A Day No Pigs Would Die by Robert Newton Peck

First published: 1972

Type of work: Domestic realism

Themes: Coming-of-age, death, jobs and work, family, and animals

Time of work: The late 1930’s and early 1940’s

Recommended Ages: 13-15

Locale: A farm near Learning, Vermont

Principal Characters:

  • Robert Peck, an adolescent boy who learns to handle the farming chores for his Shaker family
  • Haven Peck, his father, a farmer and a slaughterer of pigs
  • Lucy Peck, his mother, a hardworking and supportive farm wife
  • Aunt Carrie, her oldest sister, unmarried, who lives with the Pecks
  • Benjamin Franklin Tanner, their neighbor, an excellent farmer who encourages Robert as he matures
  • Aunt Matty, (
  • Martha Plover, ), Lucy Peck’s closest friend, who unsuccessfully tries to teach English to Robert

The Story

Growing up on a farm in Vermont, twelve-year-old Robert Peck helps his father, Haven, with chores and learns the Shaker values of simplicity, neighborliness, and hard work. Through raising a pig, the boy is prepared for the responsibilities of running the farm and for the death of his father a few months after Robert’s thirteenth birthday.

Robert is given a newborn pig by his neighbor, Ben Tanner, in thanks for helping a cow deliver one of her twin calves and for ripping a life-threatening goiter from the cow’s throat. The first animal the boy has ever owned, Pinky becomes a beloved companion as together they wander through the countryside around the family farm. They encounter death as part of the cycle of nature when they watch a crow kill a bullfrog and, later, a hawk kill a rabbit for food.

Family and neighbors teach Robert an acceptance of human weaknesses and, at the same time, an understanding of manners and standards for mature adult behavior. Aunt Matty, his mother’s close friend, who is not literally his aunt, unsuccessfully tries to teach him correct grammar and speech by showing him how to diagram a sentence. Haven Peck takes his son with him one rainy night to a graveyard, where Sebring Hillman is digging up the grave of a dead Peck relative so that the man can recover a baby’s coffin and acknowledge that he is the father of the illegitimate child. Robert’s father protects the sanctity of his relative’s coffin even as he helps Hillman return to the kitchen where his wife awaits him. Later, Robert learns of a woman’s sexual needs and of the necessity for life to continue after the death of a family member. Widow Bascom takes in a hired man, Ira Long, and scandalous, joyous laughter is heard coming from her house in the dark of night.

The novel’s moment of greatest pride for Robert and Pinky is the county fair at Rutland. The boy is allowed to accompany the Tanners to the fair in order to show the matched Holsteins, Bob and Bib, that he helped deliver. He also enters Pinky in a contest for animals raised by children, and the pet is awarded a blue ribbon for best-behaved pig.
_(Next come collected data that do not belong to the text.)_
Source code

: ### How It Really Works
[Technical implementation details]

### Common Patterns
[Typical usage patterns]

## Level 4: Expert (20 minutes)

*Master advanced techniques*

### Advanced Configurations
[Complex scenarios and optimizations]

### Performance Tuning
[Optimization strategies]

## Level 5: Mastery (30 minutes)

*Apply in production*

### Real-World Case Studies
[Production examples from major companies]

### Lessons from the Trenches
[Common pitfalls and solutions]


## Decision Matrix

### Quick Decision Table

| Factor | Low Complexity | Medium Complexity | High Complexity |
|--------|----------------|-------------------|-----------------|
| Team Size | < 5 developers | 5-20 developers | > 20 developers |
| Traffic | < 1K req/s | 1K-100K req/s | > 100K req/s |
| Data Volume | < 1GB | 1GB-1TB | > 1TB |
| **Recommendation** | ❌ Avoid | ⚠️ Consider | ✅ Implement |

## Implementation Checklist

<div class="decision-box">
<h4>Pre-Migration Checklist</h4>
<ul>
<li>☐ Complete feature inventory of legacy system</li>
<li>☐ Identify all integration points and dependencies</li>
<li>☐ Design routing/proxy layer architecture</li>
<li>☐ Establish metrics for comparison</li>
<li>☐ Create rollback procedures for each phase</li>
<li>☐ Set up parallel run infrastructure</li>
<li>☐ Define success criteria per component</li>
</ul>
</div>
Robert obeys his parents by behaving very politely with the Tanners, but he never tells his mother and father that he throws up on the shoes of the judge who is giving Pinky her ribbon.

Robert learns of the harshness of death on a farm when Ira Long’s dog is killed in an attempt to train her to hunt weasels, then later when Pinky must be slaughtered because she is barren. The father and son grow closer as they share the painful, but necessary, task of killing a loved animal that is unproductive.
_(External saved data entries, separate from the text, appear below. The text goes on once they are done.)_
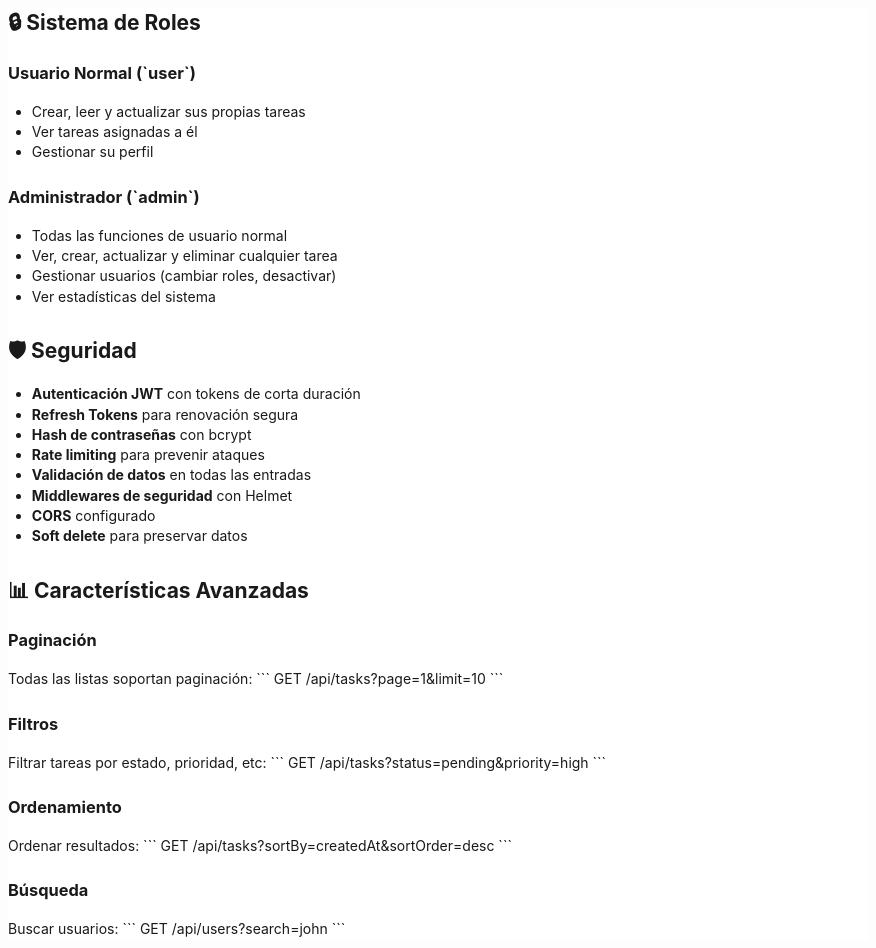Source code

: ## 🔒 Sistema de Roles

### Usuario Normal (\`user\`)
- Crear, leer y actualizar sus propias tareas
- Ver tareas asignadas a él
- Gestionar su perfil

### Administrador (\`admin\`)
- Todas las funciones de usuario normal
- Ver, crear, actualizar y eliminar cualquier tarea
- Gestionar usuarios (cambiar roles, desactivar)
- Ver estadísticas del sistema

## 🛡️ Seguridad

- **Autenticación JWT** con tokens de corta duración
- **Refresh Tokens** para renovación segura
- **Hash de contraseñas** con bcrypt
- **Rate limiting** para prevenir ataques
- **Validación de datos** en todas las entradas
- **Middlewares de seguridad** con Helmet
- **CORS** configurado
- **Soft delete** para preservar datos

## 📊 Características Avanzadas

### Paginación
Todas las listas soportan paginación:
\`\`\`
GET /api/tasks?page=1&limit=10
\`\`\`

### Filtros
Filtrar tareas por estado, prioridad, etc:
\`\`\`
GET /api/tasks?status=pending&priority=high
\`\`\`

### Ordenamiento
Ordenar resultados:
\`\`\`
GET /api/tasks?sortBy=createdAt&sortOrder=desc
\`\`\`

### Búsqueda
Buscar usuarios:
\`\`\`
GET /api/users?search=john
\`\`\`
Haven Peck tells his son that he knows he will die after the winter and that the boy must learn to become the man in the family. In May, Robert finds his father dead in the barn. He calmly handles the funeral arrangements, tells his father good-bye at the grave, then moves on to complete the farm chores that await him.

Context

A Day No Pigs Would Die is Peck’s first novel and his most strongly autobiographical work. Although the book is fiction, the author names and bases his central characters on himself as a boy and on his parents. The book is dedicated to Peck’s father, who slaughtered pigs for a living.

This novel established Peck’s writing style as one of gritty realism: He does not hesitate to describe vividly many of the gory or earthy aspects of farm life. At the same time, Peck’s characters embody simple qualities of compassion, gentleness, and sensitivity. The matter-of-fact blending of such seemingly disparate traits produces a novel in which humor and tragedy, beauty and cruelty, are shown to be necessary ingredients that must be combined in a healthy, holistic understanding of life.

The one scene that most clearly depicts Peck’s realistic blend of brutality and compassion is the slaughter of the pet pig, Pinky, by the father and son. The author presents a pig that, like Wilbur in E. B. White’s Charlotte’s Web (1952), is loved by a child and honored at a county fair. Unlike Wilbur, however, Pinky does not idyllically spend the rest of her years in a cozy barn, but instead must be killed to help provide for the economic stability of a farm family. In the midst of his intense grief, the boy who loves this pig feels a mixture of hate and love for his father, who demanded the slaughtering of the pig, and begins to mature toward acceptance of the diverse qualities that will continue to be a part of the reality that is farm life.